Snoopy would regret he was never born a Golden Retriever, and Woodstock regretted it'd be impossible for him to fly to Paris without having to stow away somewhere first.
Woodstock loves the rose garden for being able to perch on their blooms and inhale the scent, while Snoopy just likes doing his Tiny Tim impression by dancing through the flowers with wild abandon.
Woodstock could never chirp this to another soul, but he often understood Snoopy better than his fellow birds.

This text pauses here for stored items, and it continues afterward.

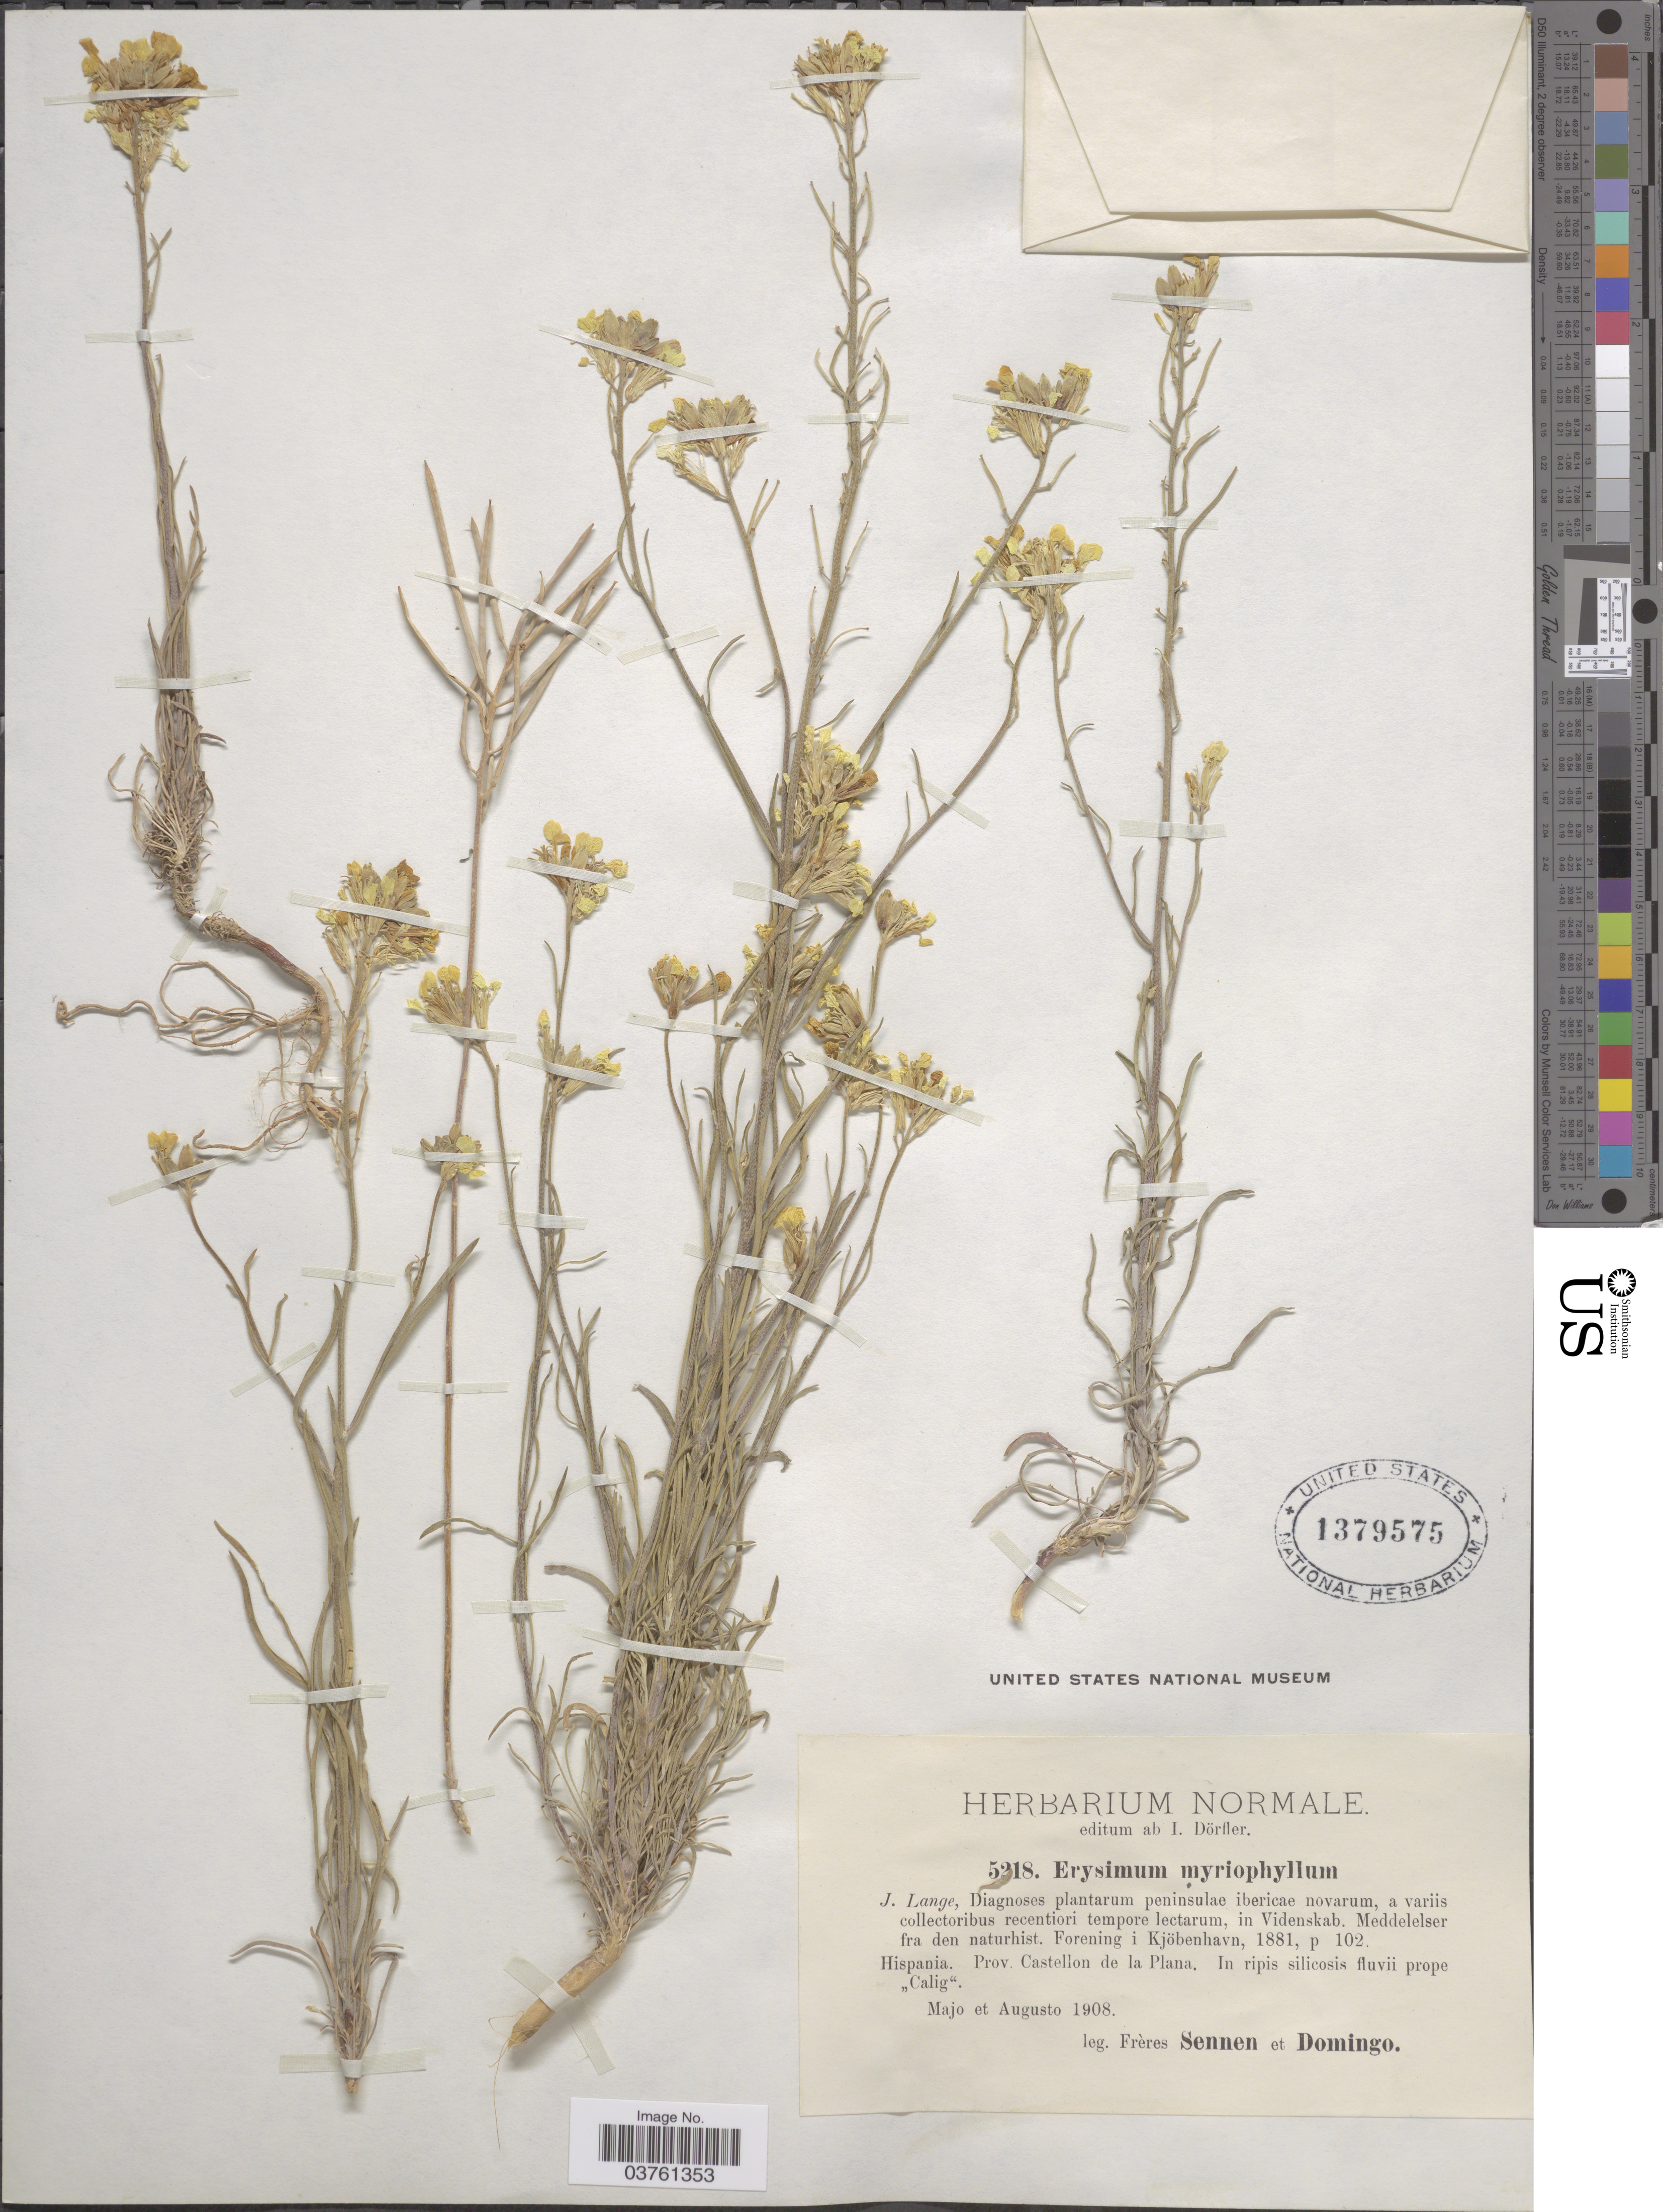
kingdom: Plantae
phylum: Tracheophyta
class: Magnoliopsida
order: Brassicales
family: Brassicaceae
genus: Erysimum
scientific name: Erysimum myriophyllum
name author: Lange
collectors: E. Sennen & Domingo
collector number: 5218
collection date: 1908-05/1908-08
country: Spain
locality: Hispania. Prov. Castellon de la Plana. In ripis silicosis fluvii prope "Calig".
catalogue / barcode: US 1379575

'No, fellow Beagle Scout Troopers, that is not a queen snake, merely an errant blanket.'
Snoopy could always tell in winter which nest was Woodstock's- just look for the one with the igloo.
SOLID'Who says I need a diet; I'm not fat, I'm...Beaglesque!'
Contrary to popular belief, the Easter Beagle often had assistance, even if he fluttered a few minutes behind with the basket.
Self-made notches in the roof or giant knicks courtesy of the cat next door, the doghouse always stood steady on its foundations.
"That's a couple great players you got there, Chuck, but still the funniest-looking kids I've ever seen."
Woodstock would enjoy the beach more if it wasn't so easy for his friend's enthusiastic kicks to accidentally bury him in the sand.
"Charlie Brown, you have the weirdest dog in the world- I mean, what kind of 'man's best friend' hangs around a bird all day?"
'Hey, stupid cat next door, you're so ugly...' "|| |||| ||| ||||| |||-" '...you're so ugly you should trick-or-treat by phone this year!'
The Sopwith Camel was bullet-riddled as usual but had a safe landing nonetheless; Woodstock rushed over with a comically-oversized toolkit to begin repairs.
Even if the little raft ultimately proved too little for them to get down the river, Woodstock displayed admirable ingenuity for building it in the first place.
"No Dogs Allowed" was one thing, but birds not being welcome on the bus either really ruffled Woodstock's feathers (excuse the pun).
With just a little imagination, a frozen bird bath made the perfect hockey rink.
In the great outdoors that seems to stretch on forever, a beagle and his bird will always be seen playing.